Source lines:
------------------------------------------------------------

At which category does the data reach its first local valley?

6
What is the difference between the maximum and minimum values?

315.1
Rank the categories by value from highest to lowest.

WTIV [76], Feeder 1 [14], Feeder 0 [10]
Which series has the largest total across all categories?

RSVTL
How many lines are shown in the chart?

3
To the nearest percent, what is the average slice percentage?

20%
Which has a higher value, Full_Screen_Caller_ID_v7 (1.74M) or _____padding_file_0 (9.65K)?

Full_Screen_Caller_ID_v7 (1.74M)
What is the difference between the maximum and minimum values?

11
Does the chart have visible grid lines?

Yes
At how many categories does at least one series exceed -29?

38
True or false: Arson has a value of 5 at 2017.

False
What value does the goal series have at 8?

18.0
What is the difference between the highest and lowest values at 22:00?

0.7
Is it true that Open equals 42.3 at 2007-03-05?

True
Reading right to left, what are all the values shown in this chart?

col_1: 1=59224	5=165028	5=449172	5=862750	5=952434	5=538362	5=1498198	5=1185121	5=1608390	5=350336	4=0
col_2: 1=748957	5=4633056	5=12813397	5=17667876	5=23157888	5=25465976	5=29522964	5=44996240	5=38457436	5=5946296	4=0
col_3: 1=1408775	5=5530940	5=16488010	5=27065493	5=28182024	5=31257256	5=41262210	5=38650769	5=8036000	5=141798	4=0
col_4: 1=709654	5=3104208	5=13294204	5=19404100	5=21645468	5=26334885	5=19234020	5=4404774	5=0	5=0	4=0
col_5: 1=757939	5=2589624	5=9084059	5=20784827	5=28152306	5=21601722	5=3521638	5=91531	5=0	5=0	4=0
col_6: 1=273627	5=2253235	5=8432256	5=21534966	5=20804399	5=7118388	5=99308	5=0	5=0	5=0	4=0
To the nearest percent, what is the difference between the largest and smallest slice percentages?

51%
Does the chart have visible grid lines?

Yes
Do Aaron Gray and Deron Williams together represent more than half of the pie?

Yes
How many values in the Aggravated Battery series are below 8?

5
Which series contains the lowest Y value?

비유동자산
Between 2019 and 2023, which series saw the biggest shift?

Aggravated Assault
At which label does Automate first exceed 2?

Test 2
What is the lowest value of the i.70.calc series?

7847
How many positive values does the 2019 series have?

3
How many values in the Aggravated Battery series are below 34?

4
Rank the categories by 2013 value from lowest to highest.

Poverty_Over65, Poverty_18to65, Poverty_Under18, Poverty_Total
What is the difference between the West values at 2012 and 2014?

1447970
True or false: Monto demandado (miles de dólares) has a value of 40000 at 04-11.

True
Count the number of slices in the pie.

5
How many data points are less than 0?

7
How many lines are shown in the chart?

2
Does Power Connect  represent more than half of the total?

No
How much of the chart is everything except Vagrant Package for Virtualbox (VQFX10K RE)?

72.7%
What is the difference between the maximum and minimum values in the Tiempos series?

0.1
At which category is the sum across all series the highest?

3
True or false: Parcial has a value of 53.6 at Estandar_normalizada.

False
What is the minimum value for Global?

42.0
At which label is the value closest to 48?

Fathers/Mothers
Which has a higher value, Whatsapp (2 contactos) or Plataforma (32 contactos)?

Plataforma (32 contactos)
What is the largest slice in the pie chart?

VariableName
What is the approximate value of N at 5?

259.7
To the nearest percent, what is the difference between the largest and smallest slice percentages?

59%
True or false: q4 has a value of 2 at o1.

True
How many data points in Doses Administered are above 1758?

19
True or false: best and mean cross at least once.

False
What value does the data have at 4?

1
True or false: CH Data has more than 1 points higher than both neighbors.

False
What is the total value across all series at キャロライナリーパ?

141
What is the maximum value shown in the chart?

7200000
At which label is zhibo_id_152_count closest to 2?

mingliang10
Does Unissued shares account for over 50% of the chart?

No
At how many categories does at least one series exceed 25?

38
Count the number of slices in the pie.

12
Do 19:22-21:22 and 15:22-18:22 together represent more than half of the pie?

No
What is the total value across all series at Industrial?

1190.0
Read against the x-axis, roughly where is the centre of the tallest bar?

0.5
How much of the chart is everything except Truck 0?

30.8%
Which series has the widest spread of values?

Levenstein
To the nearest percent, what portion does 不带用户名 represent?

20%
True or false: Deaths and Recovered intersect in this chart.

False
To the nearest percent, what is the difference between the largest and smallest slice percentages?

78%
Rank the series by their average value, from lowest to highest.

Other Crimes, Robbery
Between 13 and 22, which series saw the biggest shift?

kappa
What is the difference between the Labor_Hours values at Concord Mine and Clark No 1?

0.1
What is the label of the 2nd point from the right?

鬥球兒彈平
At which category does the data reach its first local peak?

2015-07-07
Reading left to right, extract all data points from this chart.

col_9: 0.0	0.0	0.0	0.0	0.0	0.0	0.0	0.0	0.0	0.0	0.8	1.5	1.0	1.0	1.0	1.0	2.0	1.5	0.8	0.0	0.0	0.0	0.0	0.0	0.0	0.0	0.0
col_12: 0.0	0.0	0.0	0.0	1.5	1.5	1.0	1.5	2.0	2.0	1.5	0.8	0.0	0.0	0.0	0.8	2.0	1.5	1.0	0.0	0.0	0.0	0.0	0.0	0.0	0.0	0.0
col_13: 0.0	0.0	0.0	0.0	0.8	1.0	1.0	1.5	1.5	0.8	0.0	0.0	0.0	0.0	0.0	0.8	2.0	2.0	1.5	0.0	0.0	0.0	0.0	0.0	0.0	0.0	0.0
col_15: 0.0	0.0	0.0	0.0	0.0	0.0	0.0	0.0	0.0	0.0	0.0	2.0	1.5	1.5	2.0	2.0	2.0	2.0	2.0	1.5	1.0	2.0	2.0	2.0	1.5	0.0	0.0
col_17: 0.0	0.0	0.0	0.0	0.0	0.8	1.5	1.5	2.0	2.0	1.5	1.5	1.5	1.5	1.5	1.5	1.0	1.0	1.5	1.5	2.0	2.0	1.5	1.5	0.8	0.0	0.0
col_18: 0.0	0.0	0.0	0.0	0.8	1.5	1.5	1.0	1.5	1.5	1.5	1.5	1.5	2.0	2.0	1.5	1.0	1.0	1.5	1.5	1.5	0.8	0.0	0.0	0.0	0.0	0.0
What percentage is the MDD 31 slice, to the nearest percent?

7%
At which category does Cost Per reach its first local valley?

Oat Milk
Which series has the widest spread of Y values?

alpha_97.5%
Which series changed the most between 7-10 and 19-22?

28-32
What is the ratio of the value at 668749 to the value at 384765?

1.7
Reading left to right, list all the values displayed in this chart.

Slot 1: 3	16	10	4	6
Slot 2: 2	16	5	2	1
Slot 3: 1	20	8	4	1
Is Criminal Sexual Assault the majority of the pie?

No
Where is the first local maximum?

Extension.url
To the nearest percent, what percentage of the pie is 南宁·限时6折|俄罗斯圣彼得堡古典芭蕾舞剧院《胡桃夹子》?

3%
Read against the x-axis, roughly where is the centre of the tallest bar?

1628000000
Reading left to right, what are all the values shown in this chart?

------------------------------------------------------------

What is needed:
Please retype all of the lines above word for word, in their original order.

Answer for the task:
At which category does the data reach its first local valley?

6
What is the difference between the maximum and minimum values?

315.1
Rank the categories by value from highest to lowest.

WTIV [76], Feeder 1 [14], Feeder 0 [10]
Which series has the largest total across all categories?

RSVTL
How many lines are shown in the chart?

3
To the nearest percent, what is the average slice percentage?

20%
Which has a higher value, Full_Screen_Caller_ID_v7 (1.74M) or _____padding_file_0 (9.65K)?

Full_Screen_Caller_ID_v7 (1.74M)
What is the difference between the maximum and minimum values?

11
Does the chart have visible grid lines?

Yes
At how many categories does at least one series exceed -29?

38
True or false: Arson has a value of 5 at 2017.

False
What value does the goal series have at 8?

18.0
What is the difference between the highest and lowest values at 22:00?

0.7
Is it true that Open equals 42.3 at 2007-03-05?

True
Reading right to left, what are all the values shown in this chart?

col_1: 1=59224	5=165028	5=449172	5=862750	5=952434	5=538362	5=1498198	5=1185121	5=1608390	5=350336	4=0
col_2: 1=748957	5=4633056	5=12813397	5=17667876	5=23157888	5=25465976	5=29522964	5=44996240	5=38457436	5=5946296	4=0
col_3: 1=1408775	5=5530940	5=16488010	5=27065493	5=28182024	5=31257256	5=41262210	5=38650769	5=8036000	5=141798	4=0
col_4: 1=709654	5=3104208	5=13294204	5=19404100	5=21645468	5=26334885	5=19234020	5=4404774	5=0	5=0	4=0
col_5: 1=757939	5=2589624	5=9084059	5=20784827	5=28152306	5=21601722	5=3521638	5=91531	5=0	5=0	4=0
col_6: 1=273627	5=2253235	5=8432256	5=21534966	5=20804399	5=7118388	5=99308	5=0	5=0	5=0	4=0
To the nearest percent, what is the difference between the largest and smallest slice percentages?

51%
Does the chart have visible grid lines?

Yes
Do Aaron Gray and Deron Williams together represent more than half of the pie?

Yes
How many values in the Aggravated Battery series are below 8?

5
Which series contains the lowest Y value?

비유동자산
Between 2019 and 2023, which series saw the biggest shift?

Aggravated Assault
At which label does Automate first exceed 2?

Test 2
What is the lowest value of the i.70.calc series?

7847
How many positive values does the 2019 series have?

3
How many values in the Aggravated Battery series are below 34?

4
Rank the categories by 2013 value from lowest to highest.

Poverty_Over65, Poverty_18to65, Poverty_Under18, Poverty_Total
What is the difference between the West values at 2012 and 2014?

1447970
True or false: Monto demandado (miles de dólares) has a value of 40000 at 04-11.

True
Count the number of slices in the pie.

5
How many data points are less than 0?

7
How many lines are shown in the chart?

2
Does Power Connect  represent more than half of the total?

No
How much of the chart is everything except Vagrant Package for Virtualbox (VQFX10K RE)?

72.7%
What is the difference between the maximum and minimum values in the Tiempos series?

0.1
At which category is the sum across all series the highest?

3
True or false: Parcial has a value of 53.6 at Estandar_normalizada.

False
What is the minimum value for Global?

42.0
At which label is the value closest to 48?

Fathers/Mothers
Which has a higher value, Whatsapp (2 contactos) or Plataforma (32 contactos)?

Plataforma (32 contactos)
What is the largest slice in the pie chart?

VariableName
What is the approximate value of N at 5?

259.7
To the nearest percent, what is the difference between the largest and smallest slice percentages?

59%
True or false: q4 has a value of 2 at o1.

True
How many data points in Doses Administered are above 1758?

19
True or false: best and mean cross at least once.

False
What value does the data have at 4?

1
True or false: CH Data has more than 1 points higher than both neighbors.

False
What is the total value across all series at キャロライナリーパ?

141
What is the maximum value shown in the chart?

7200000
At which label is zhibo_id_152_count closest to 2?

mingliang10
Does Unissued shares account for over 50% of the chart?

No
At how many categories does at least one series exceed 25?

38
Count the number of slices in the pie.

12
Do 19:22-21:22 and 15:22-18:22 together represent more than half of the pie?

No
What is the total value across all series at Industrial?

1190.0
Read against the x-axis, roughly where is the centre of the tallest bar?

0.5
How much of the chart is everything except Truck 0?

30.8%
Which series has the widest spread of values?

Levenstein
To the nearest percent, what portion does 不带用户名 represent?

20%
True or false: Deaths and Recovered intersect in this chart.

False
To the nearest percent, what is the difference between the largest and smallest slice percentages?

78%
Rank the series by their average value, from lowest to highest.

Other Crimes, Robbery
Between 13 and 22, which series saw the biggest shift?

kappa
What is the difference between the Labor_Hours values at Concord Mine and Clark No 1?

0.1
What is the label of the 2nd point from the right?

鬥球兒彈平
At which category does the data reach its first local peak?

2015-07-07
Reading left to right, extract all data points from this chart.

col_9: 0.0	0.0	0.0	0.0	0.0	0.0	0.0	0.0	0.0	0.0	0.8	1.5	1.0	1.0	1.0	1.0	2.0	1.5	0.8	0.0	0.0	0.0	0.0	0.0	0.0	0.0	0.0
col_12: 0.0	0.0	0.0	0.0	1.5	1.5	1.0	1.5	2.0	2.0	1.5	0.8	0.0	0.0	0.0	0.8	2.0	1.5	1.0	0.0	0.0	0.0	0.0	0.0	0.0	0.0	0.0
col_13: 0.0	0.0	0.0	0.0	0.8	1.0	1.0	1.5	1.5	0.8	0.0	0.0	0.0	0.0	0.0	0.8	2.0	2.0	1.5	0.0	0.0	0.0	0.0	0.0	0.0	0.0	0.0
col_15: 0.0	0.0	0.0	0.0	0.0	0.0	0.0	0.0	0.0	0.0	0.0	2.0	1.5	1.5	2.0	2.0	2.0	2.0	2.0	1.5	1.0	2.0	2.0	2.0	1.5	0.0	0.0
col_17: 0.0	0.0	0.0	0.0	0.0	0.8	1.5	1.5	2.0	2.0	1.5	1.5	1.5	1.5	1.5	1.5	1.0	1.0	1.5	1.5	2.0	2.0	1.5	1.5	0.8	0.0	0.0
col_18: 0.0	0.0	0.0	0.0	0.8	1.5	1.5	1.0	1.5	1.5	1.5	1.5	1.5	2.0	2.0	1.5	1.0	1.0	1.5	1.5	1.5	0.8	0.0	0.0	0.0	0.0	0.0
What percentage is the MDD 31 slice, to the nearest percent?

7%
At which category does Cost Per reach its first local valley?

Oat Milk
Which series has the widest spread of Y values?

alpha_97.5%
Which series changed the most between 7-10 and 19-22?

28-32
What is the ratio of the value at 668749 to the value at 384765?

1.7
Reading left to right, list all the values displayed in this chart.

Slot 1: 3	16	10	4	6
Slot 2: 2	16	5	2	1
Slot 3: 1	20	8	4	1
Is Criminal Sexual Assault the majority of the pie?

No
Where is the first local maximum?

Extension.url
To the nearest percent, what percentage of the pie is 南宁·限时6折|俄罗斯圣彼得堡古典芭蕾舞剧院《胡桃夹子》?

3%
Read against the x-axis, roughly where is the centre of the tallest bar?

1628000000
Reading left to right, what are all the values shown in this chart?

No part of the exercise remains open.